Goal of the exercise — What is needed here is every line of the records that includes "name".

Dataset excerpts —

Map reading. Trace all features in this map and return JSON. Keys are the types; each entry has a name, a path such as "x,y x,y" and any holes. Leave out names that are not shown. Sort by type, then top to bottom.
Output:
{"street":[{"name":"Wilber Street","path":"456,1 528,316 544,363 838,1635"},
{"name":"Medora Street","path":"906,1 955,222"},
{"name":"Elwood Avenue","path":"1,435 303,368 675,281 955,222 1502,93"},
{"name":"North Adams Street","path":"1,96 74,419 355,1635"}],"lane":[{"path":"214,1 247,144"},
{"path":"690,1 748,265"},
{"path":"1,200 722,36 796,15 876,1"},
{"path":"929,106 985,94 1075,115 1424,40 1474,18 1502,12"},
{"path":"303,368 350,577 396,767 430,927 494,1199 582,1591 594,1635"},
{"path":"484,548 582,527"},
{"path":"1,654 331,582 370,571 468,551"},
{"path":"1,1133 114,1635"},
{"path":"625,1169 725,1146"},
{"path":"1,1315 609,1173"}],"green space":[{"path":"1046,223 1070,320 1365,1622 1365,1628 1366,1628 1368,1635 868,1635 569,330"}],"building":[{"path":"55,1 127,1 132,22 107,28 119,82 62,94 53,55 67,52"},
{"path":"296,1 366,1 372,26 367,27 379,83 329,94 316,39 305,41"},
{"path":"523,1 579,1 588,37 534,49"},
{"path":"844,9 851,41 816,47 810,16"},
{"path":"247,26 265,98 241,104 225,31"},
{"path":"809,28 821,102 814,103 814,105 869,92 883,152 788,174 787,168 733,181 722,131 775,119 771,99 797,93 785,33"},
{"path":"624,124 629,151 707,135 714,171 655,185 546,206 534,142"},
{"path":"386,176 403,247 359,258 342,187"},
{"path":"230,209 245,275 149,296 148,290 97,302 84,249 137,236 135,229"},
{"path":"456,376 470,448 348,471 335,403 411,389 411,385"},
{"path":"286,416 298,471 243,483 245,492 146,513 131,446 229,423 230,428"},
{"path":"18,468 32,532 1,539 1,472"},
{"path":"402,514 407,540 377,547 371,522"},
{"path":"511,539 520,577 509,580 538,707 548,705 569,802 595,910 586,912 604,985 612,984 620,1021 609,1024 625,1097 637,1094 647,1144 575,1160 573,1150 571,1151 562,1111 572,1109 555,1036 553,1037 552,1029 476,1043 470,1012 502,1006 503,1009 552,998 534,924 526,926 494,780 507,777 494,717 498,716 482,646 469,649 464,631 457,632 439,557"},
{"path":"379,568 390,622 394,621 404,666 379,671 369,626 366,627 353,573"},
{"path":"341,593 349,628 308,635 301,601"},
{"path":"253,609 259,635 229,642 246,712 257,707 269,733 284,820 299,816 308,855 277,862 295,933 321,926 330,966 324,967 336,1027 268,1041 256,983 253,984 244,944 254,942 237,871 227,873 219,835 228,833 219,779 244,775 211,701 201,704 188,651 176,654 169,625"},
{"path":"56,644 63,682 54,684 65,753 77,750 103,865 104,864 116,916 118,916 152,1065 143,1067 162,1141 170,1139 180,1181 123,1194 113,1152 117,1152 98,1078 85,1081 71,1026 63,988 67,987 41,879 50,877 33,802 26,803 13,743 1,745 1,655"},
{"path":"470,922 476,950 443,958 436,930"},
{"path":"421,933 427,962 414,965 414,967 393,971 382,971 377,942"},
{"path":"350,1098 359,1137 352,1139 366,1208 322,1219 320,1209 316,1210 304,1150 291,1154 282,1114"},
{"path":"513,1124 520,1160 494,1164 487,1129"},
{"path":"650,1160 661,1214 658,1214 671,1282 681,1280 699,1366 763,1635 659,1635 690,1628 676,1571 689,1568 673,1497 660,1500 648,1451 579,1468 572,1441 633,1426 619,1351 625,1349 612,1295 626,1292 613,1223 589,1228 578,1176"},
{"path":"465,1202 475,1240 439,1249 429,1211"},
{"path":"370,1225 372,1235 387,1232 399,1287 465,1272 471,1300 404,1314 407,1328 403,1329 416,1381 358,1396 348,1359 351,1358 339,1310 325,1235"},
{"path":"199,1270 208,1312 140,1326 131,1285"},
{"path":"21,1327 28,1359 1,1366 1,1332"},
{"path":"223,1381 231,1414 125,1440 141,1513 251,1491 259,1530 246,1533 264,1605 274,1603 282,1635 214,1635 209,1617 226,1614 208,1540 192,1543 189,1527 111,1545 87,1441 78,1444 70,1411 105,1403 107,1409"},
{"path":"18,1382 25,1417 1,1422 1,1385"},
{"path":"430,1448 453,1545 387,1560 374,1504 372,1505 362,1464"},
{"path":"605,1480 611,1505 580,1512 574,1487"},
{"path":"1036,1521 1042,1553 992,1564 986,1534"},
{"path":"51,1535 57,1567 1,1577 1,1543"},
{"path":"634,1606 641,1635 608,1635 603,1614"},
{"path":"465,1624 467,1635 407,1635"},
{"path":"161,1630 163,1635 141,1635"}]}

Solution for this problem —
Map reading. Trace all features in this map and return JSON. Keys are the types; each entry has a name, a path such as "x,y x,y" and any holes. Leave out names that are not shown. Sort by type, then top to bottom.
{"street":[{"name":"Wilber Street","path":"456,1 528,316 544,363 838,1635"},
{"name":"Medora Street","path":"906,1 955,222"},
{"name":"Elwood Avenue","path":"1,435 303,368 675,281 955,222 1502,93"},
{"name":"North Adams Street","path":"1,96 74,419 355,1635"}],"lane":[{"path":"214,1 247,144"},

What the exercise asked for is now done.